Step 3. Check Evaluation Results
When the evaluation is complete, you can enter the Task to check the results.
The Dashboard is displayed first, allowing you to compare model performance with various visualization tools and gain key insights.
You can also analyze detailed evaluation results for individual samples through the Table View.
3-1) Dashboard Screen
The Dashboard visualizes and provides only the completed evaluation results.
In an Evaluation Task, it is composed of various Categories and Metrics, so performance comparison by Category and detailed analysis by Metric become the main analysis axes.

Dashboard Main Components
① Category & Metric Comparison
You can comprehensively compare evaluation performance by category and model performance by detailed metric.
② Evaluation Result Detailed Analysis
Provides score distribution, detailed results by Rubric, and performance patterns by category with various visualizations.
① Features by Visualization Type
On the Dashboard, you can check the Metric results in two chart forms.

You can intuitively compare performance differences by metric by displaying the Metric performance for each model as a bar graph.

You can grasp the performance patterns and strengths and weaknesses of models at a glance by displaying multiple Metrics at the same time.
② Metric Comparison Chart
You can identify the strengths and weaknesses of each model through the scores for each metric by comparing the performance of each Metric in the RAGAs category by model.


③ Detailed Analysis Visualization
It provides the score distribution of a specific Metric for each model with various visualizations, and you can also check the detailed results for each Rubric to analyze the evaluation results precisely.

You can analyze performance deviations or differences according to data characteristics by visualizing the score distribution for each model.

You can clearly check the strengths and weaknesses of each item by comparing the scores between models for each specific Rubric.

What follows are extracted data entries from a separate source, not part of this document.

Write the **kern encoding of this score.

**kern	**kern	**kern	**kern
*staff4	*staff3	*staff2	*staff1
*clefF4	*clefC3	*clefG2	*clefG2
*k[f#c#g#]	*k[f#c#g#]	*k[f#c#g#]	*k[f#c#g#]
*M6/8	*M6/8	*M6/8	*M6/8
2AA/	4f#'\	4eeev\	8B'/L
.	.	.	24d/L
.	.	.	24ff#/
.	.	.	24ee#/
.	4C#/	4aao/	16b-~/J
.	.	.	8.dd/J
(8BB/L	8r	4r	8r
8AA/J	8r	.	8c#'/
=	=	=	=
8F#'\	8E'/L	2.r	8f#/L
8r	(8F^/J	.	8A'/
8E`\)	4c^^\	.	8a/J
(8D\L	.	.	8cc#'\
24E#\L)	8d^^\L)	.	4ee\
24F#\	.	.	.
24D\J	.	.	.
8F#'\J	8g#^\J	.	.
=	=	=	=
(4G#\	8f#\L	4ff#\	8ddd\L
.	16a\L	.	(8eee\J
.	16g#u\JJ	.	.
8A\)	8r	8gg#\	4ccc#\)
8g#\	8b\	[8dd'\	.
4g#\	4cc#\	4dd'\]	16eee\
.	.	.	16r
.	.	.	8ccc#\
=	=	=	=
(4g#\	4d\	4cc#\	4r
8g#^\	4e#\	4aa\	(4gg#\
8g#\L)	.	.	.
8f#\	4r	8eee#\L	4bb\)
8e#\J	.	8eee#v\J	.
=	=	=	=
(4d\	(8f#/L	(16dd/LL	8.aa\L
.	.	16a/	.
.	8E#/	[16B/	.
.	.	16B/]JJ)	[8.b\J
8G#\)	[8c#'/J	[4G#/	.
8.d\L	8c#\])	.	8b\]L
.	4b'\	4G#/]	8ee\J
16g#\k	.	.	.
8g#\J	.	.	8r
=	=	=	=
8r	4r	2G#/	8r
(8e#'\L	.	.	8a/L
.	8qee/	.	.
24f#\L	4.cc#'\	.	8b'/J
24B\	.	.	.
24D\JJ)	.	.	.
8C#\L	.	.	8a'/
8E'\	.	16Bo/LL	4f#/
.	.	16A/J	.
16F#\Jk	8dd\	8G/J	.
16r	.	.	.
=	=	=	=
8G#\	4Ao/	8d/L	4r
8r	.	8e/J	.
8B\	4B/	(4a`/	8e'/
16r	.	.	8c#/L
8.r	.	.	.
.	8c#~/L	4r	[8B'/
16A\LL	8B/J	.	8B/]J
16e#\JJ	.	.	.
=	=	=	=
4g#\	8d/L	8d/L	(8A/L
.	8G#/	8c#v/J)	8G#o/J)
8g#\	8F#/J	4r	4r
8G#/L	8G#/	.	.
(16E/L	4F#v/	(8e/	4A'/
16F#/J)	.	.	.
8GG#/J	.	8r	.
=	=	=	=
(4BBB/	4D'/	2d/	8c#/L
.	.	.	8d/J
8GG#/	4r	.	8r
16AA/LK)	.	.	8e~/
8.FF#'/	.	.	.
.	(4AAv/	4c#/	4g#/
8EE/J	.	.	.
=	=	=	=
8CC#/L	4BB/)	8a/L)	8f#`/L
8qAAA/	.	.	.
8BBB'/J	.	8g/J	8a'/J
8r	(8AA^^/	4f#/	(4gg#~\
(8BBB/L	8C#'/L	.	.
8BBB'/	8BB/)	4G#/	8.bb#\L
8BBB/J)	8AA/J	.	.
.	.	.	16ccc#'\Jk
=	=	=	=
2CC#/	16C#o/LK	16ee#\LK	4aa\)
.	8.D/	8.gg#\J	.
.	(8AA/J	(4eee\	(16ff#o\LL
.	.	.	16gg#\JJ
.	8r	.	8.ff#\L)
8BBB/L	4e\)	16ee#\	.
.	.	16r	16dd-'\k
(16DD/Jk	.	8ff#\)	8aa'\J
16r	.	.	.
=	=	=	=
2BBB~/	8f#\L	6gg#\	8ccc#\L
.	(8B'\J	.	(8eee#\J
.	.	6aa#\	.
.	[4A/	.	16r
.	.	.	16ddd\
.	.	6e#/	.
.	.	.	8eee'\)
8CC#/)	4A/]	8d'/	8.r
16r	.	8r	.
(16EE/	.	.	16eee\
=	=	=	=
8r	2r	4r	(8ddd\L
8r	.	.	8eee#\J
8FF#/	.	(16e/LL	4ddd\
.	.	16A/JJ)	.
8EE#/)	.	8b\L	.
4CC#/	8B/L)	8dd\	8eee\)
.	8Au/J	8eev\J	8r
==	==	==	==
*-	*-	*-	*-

It provides a Score Heatmap based on Metadata, so you can easily check performance changes by data type or situation.
3-2) Table View Screen
The Table View is a detailed screen where you can analyze the results confirmed on the Dashboard in detail. You can go there directly through the top tab, or when you click on a Dashboard graph, the corresponding information is automatically filtered so you can check the detailed data.
④ Tab Structure
The Table View is composed of three tabs, allowing you to check the evaluation results from different perspectives.
- Compare Model: Compare the responses and scores of multiple models side-by-side to check the performance of each model for the same question.
- Compare Metric: Compare model responses by evaluation metric to analyze the score differences for the same response by metric.
- Model-Metric: Focus on a specific evaluation metric of a specific model to perform a standalone analysis.
⑤ Filter and Search
You can view the results in detail under the desired conditions through the filter area at the top.

You can filter only the desired results by selecting Metric and Metadata conditions, setting a score range, entering a search term, and using sorting options.
⑥ Response Comparison Table
You can check the Query and the score and response for each model side-by-side, and you can check the detailed evaluation information by clicking on a cell. The score sections are distinguished by color, so you can visually grasp the performance.

⑦ Detail Panel
You can check the basis and criteria for the evaluation of the selected response in detail. It provides the original question and response, and context information together, and you can transparently check the evaluation process through the model name, score, and evaluation Rubric.

Usage Guide
Tab Usage by Purpose
- Compare the performance of multiple models → Compare Model tab
- Check the performance difference between evaluation metrics → Compare Metric tab
- Focus on a single model → Model-Metric tab
In-depth Analysis
- Quickly identify performance issues in specific situations by combining filters and sorting.
- Immediately check detailed data of areas of interest by clicking on Dashboard charts.
- Review the basis and criteria for evaluation using the Detail panel.
If the dataset satisfies certain conditions,
the BEIR benchmark is automatically executed along with the Judge evaluation, and the results can be checked in the Beir Leaderboard format.